This from WWII pictures:
Flag Raising over the Reichstag - by cameraman Khaldei, May, 1945
Stepan Andreyevich Neustroyev commanded the battalion that stormed the Reichstag in 1945 and hoisted the flag over the building. This is one of the most famous images of World War Two and only in 1997 did it become known that the photo had been doctored. Photographer Khaldei had made the flag in the photograph himself from red tablecloths from Tass, the Soviet press agency, emblazoned with the Soviet hammer and sickle. Erich Kuby's book The Russians and Berlin, page 60, says:
It seems strange that the Russians should have looked upon the Reichstag, ... now an empty piece of masonry, its windows and doors bricked up, as the symbol of Germany. ... Mednikov describes this historic action in great detail:
"About noon on April 28 [1945], one of our battalions advanced on the Spree. At the same time the commander of the regiment, Col. F.M. Zinchenko, took charge of a red banner ... expressly set aside for planting on the dome. It was Red Banner No. 5 of the [150th Rifle Division] 3rd Shock Army ... [it was] twenty-three-year-old Capt. Stefan Andreyevich Noystroev men [who] battled their way into the building, fighting for every room and corridor. ... Noystroev ordered a shock detachment commanded by Lt.
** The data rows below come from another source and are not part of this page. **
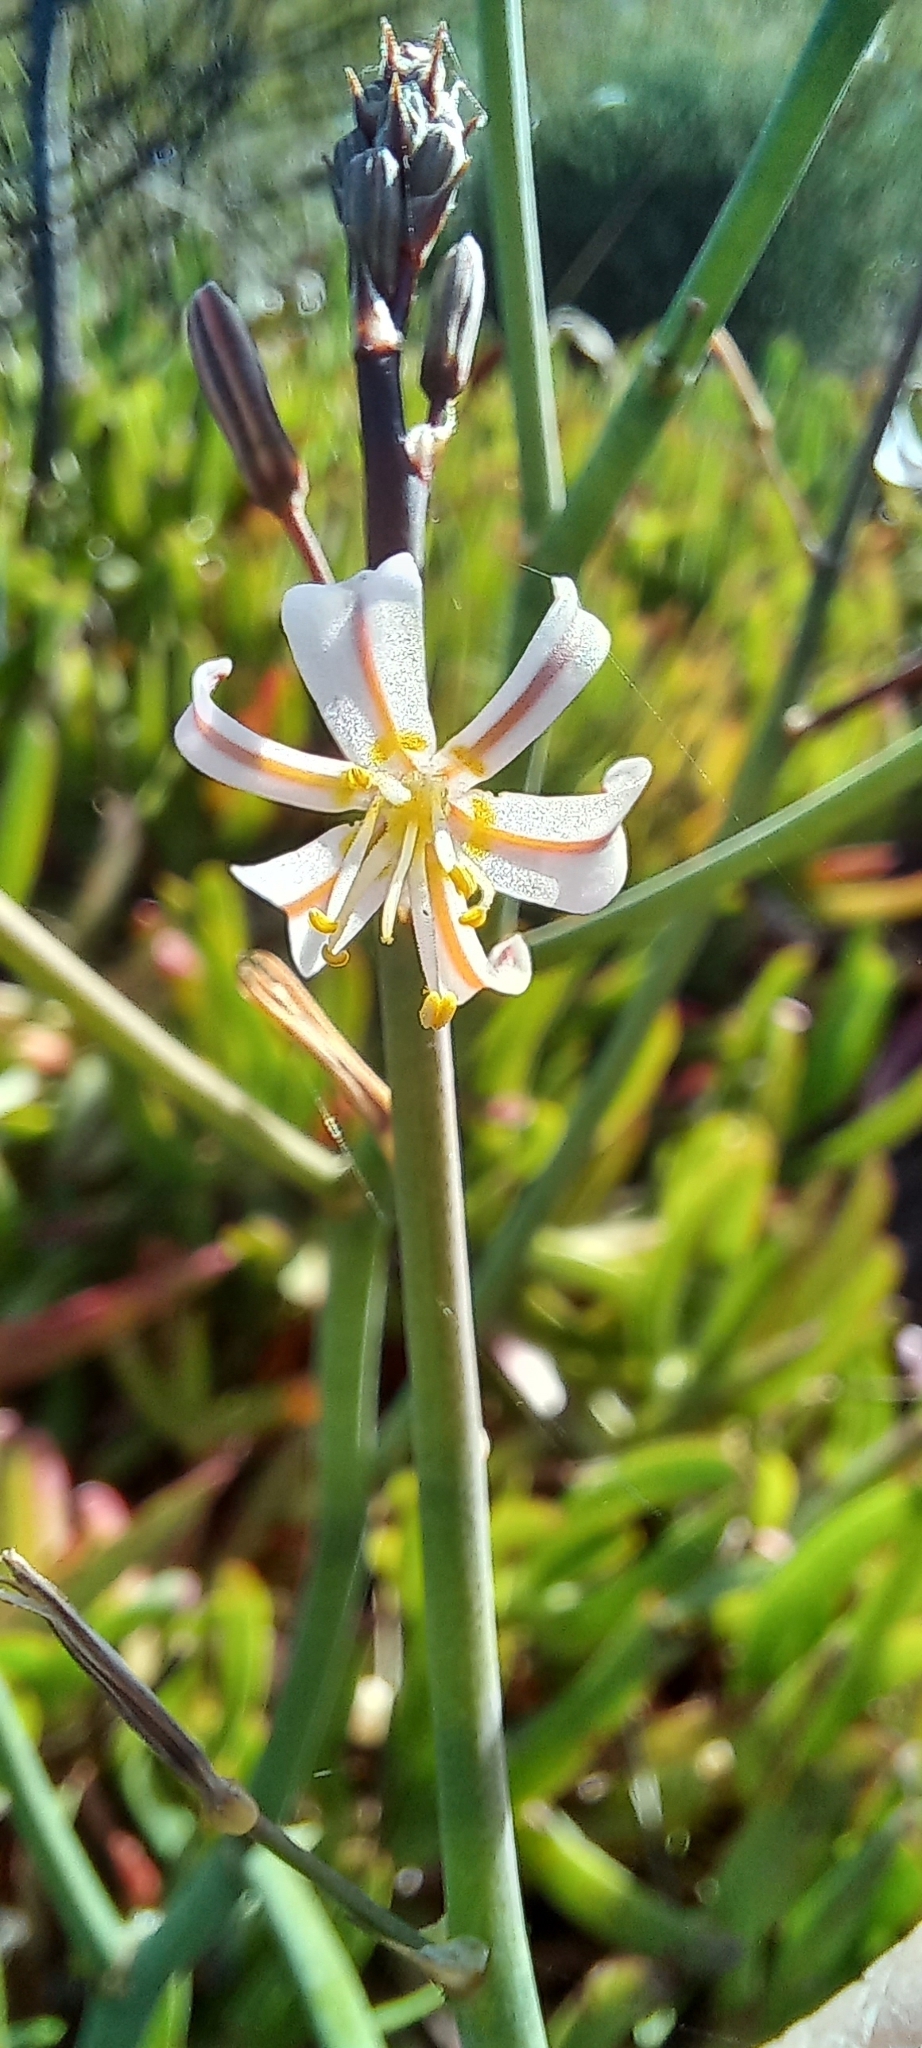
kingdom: Plantae
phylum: Tracheophyta
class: Liliopsida
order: Asparagales
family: Asphodelaceae
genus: Trachyandra
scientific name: Trachyandra revoluta
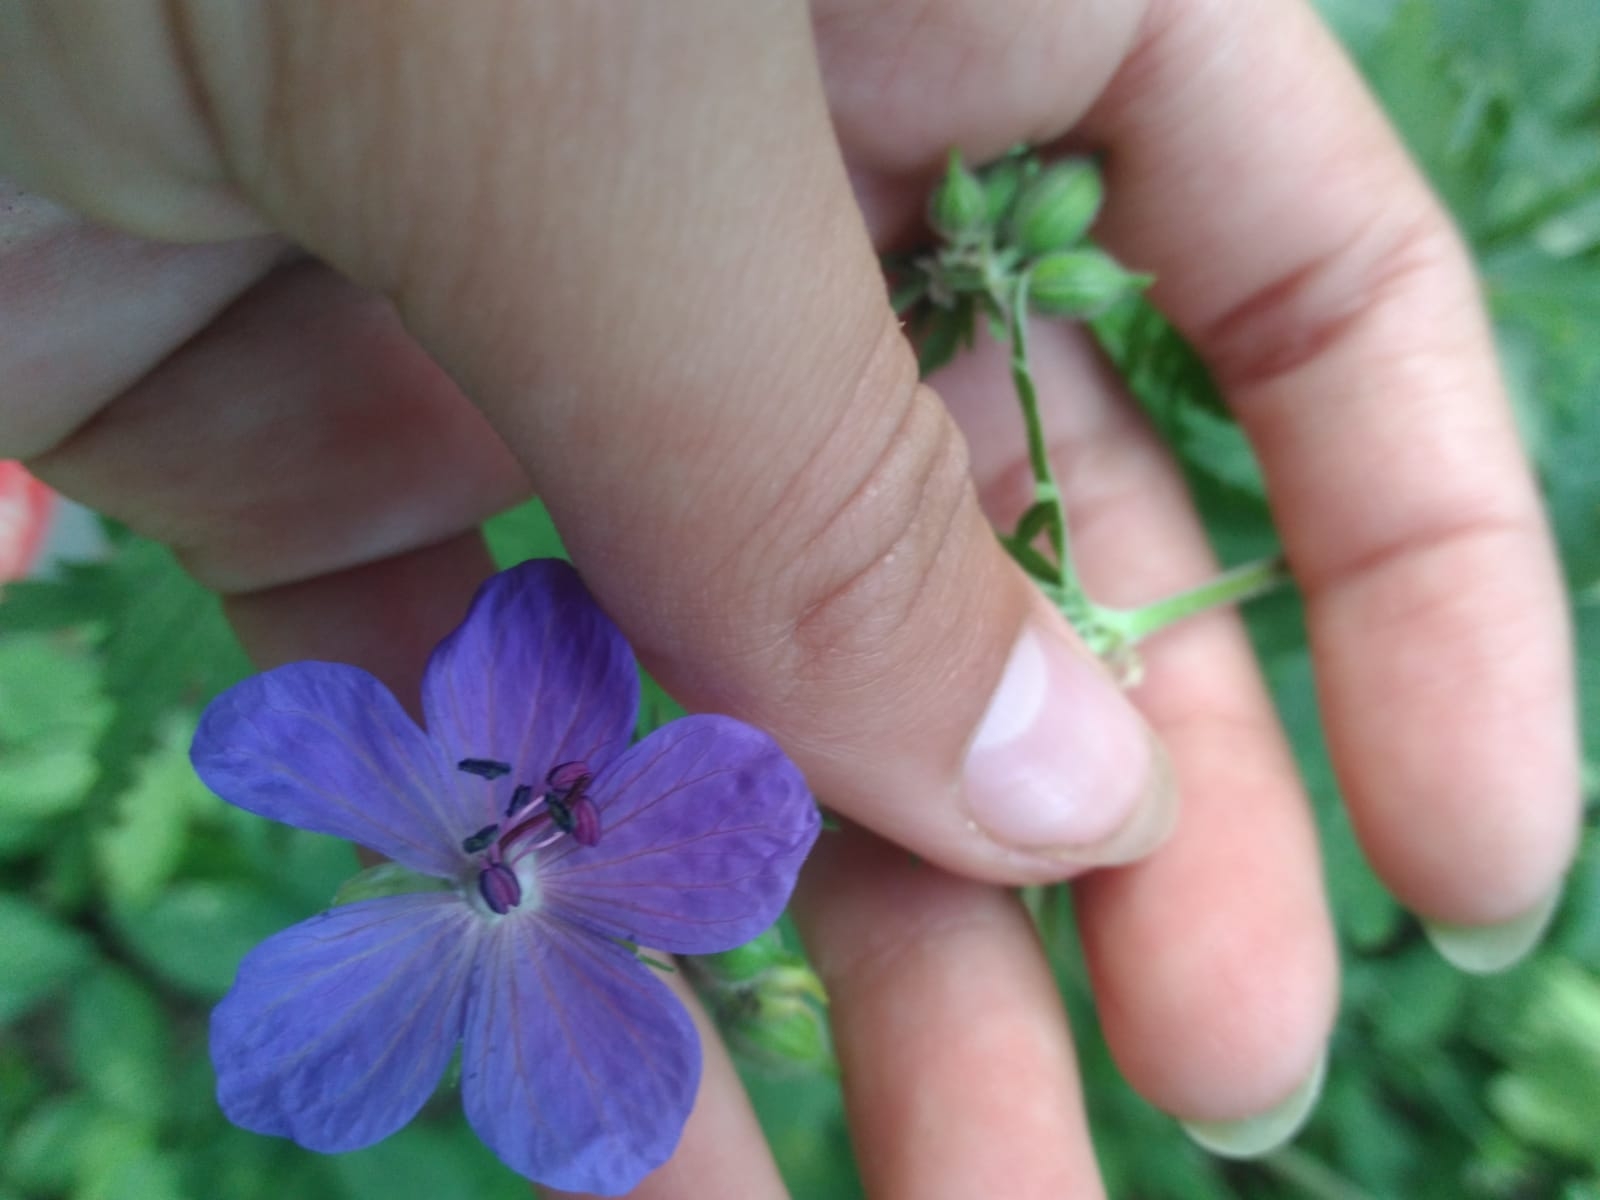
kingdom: Plantae
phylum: Tracheophyta
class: Magnoliopsida
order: Geraniales
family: Geraniaceae
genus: Geranium
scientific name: Geranium pratense
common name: Meadow crane's-bill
Berest to escort the two standard-bearers ... [who] took nearly half a day to reach the dome. At 10:50 p.m. on April 30, the banner of victory was unfurled over the Reichstag."
Evidently, the photograph of raising the Hammer and Sickle over the Reichstag was not taken at 10:30 at night. Soldiers on the street below are walking about. Most likely the famous photo was taken a day or two later.